Records provided -
■ ■ ■ ■

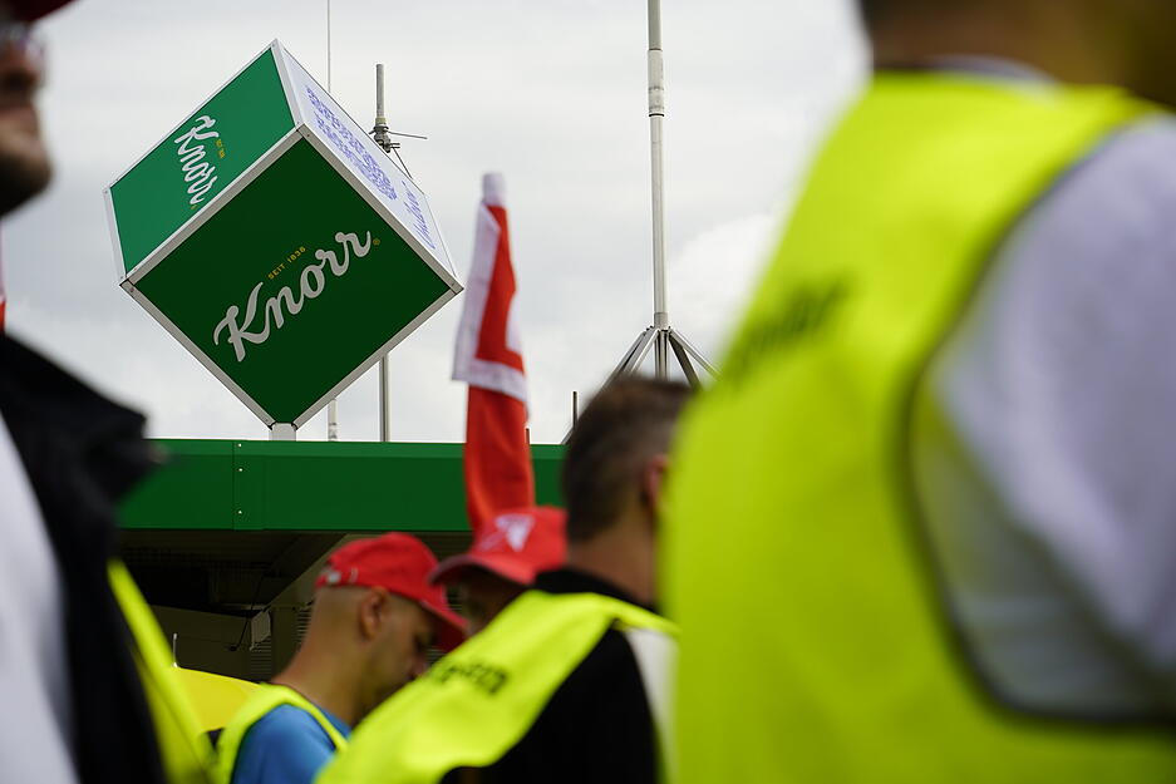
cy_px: 392
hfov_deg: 19.3
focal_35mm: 106
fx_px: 3463
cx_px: 588
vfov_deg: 12.9
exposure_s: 1/320
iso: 100
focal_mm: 106
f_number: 5.6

■ ■ ■ ■

Action item -
An exact repetition of all the records above is required, excluding the pictures.

Reply to the task -
cy_px: 392
hfov_deg: 19.3
focal_35mm: 106
fx_px: 3463
cx_px: 588
vfov_deg: 12.9
exposure_s: 1/320
iso: 100
focal_mm: 106
f_number: 5.6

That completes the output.